The government's objective is to avoid too great a "smicardisation" of salary grids in a number of sectors of activity deemed too high.
"We have a little more than 110 branches out of the 170 which have at least a theoretical level of remuneration lower than the Smic. There is a lot of work to update", declared Mr. Dussopt on Europe 1.
According to the latest figures from the ministry, on June 17, of the 171 branches followed by the general scheme covering more than 5.000 employees, 120 displayed a grid comprising at least one coefficient lower than the minimum wage in force.
Mr. Dussopt will meet "next week" the follow-up committee for branch wage negotiations, made up of the social partners, which "will also be an opportunity to say that the government is committed to ensuring that the law is respected".
Otherwise, the minister brandishes the threat of a merger of branches, "in a logic of reduction" of their number "which we have been pursuing for several years", he recalled.
The "automatic" revaluations of the Smic, which followed one another in October, January and May due to inflation, worsened the situation of certain salary grids left fallow for lack of regular negotiations. And a new rise in the minimum wage is looming in September.

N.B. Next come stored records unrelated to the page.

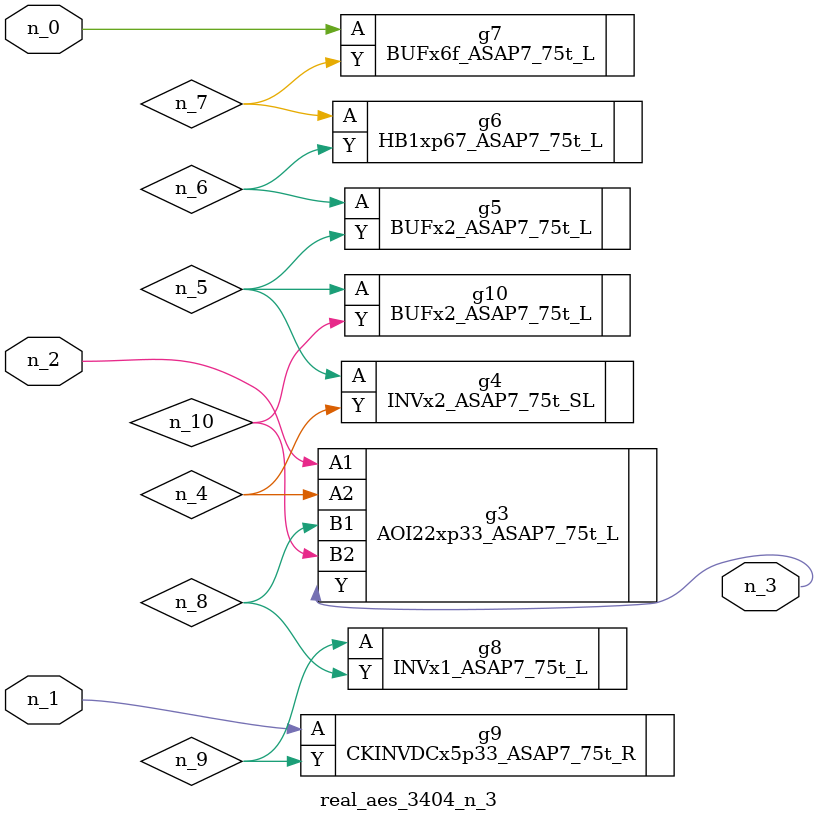
<source format=v>
module real_aes_3404_n_3 (n_0, n_2, n_1, n_3);
input n_0;
input n_2;
input n_1;
output n_3;
wire n_4;
wire n_5;
wire n_7;
wire n_8;
wire n_6;
wire n_9;
wire n_10;
BUFx6f_ASAP7_75t_L g7 ( .A(n_0), .Y(n_7) );
CKINVDCx5p33_ASAP7_75t_R g9 ( .A(n_1), .Y(n_9) );
AOI22xp33_ASAP7_75t_L g3 ( .A1(n_2), .A2(n_4), .B1(n_8), .B2(n_10), .Y(n_3) );
INVx2_ASAP7_75t_SL g4 ( .A(n_5), .Y(n_4) );
BUFx2_ASAP7_75t_L g10 ( .A(n_5), .Y(n_10) );
BUFx2_ASAP7_75t_L g5 ( .A(n_6), .Y(n_5) );
HB1xp67_ASAP7_75t_L g6 ( .A(n_7), .Y(n_6) );
INVx1_ASAP7_75t_L g8 ( .A(n_9), .Y(n_8) );
endmodule
</source>
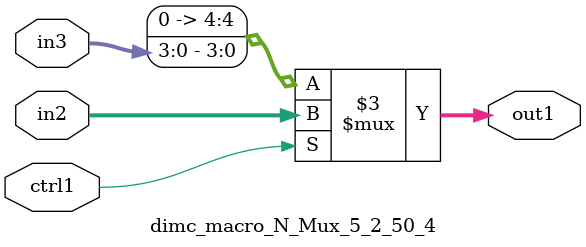
<source format=v>

`timescale 1ps / 1ps


module dimc_macro_N_Mux_5_2_50_4( in3, in2, ctrl1, out1 );

    input [3:0] in3;
    input [4:0] in2;
    input ctrl1;
    output [4:0] out1;
    reg [4:0] out1;

    
    // rtl_process:dimc_macro_N_Mux_5_2_50_4/dimc_macro_N_Mux_5_2_50_4_thread_1
    always @*
      begin : dimc_macro_N_Mux_5_2_50_4_thread_1
        case (ctrl1) 
          1'b1: 
            begin
              out1 = in2;
            end
          default: 
            begin
              out1 = {1'b0, in3};
            end
        endcase
      end

endmodule





</source>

"Each time the Smic is increased, there is a proven risk that the first levels of the branch minima will be below the Smic", explained the minister.
"This does not mean that employees are paid below the Smic, it is illegal", but that there is a "risk of having to wait several years of seniority to take off from the level of the Smic (which is commonly called the "smicardisation" of remuneration, editor's note), and therefore the branches are required to open negotiations on their minima".
Because of this low wages, "there are sectors that are losing their attractiveness", he underlined, taking the example of security and guarding.
"We are working on it a lot because, in view of the Olympic Games in Paris, there is a need to train and recruit a lot of security guards. In this sector, you have 300.000 people with professional cards and on these 300.000 people, more than a third no longer work there, that illustrates the problem of attractiveness,” he explained.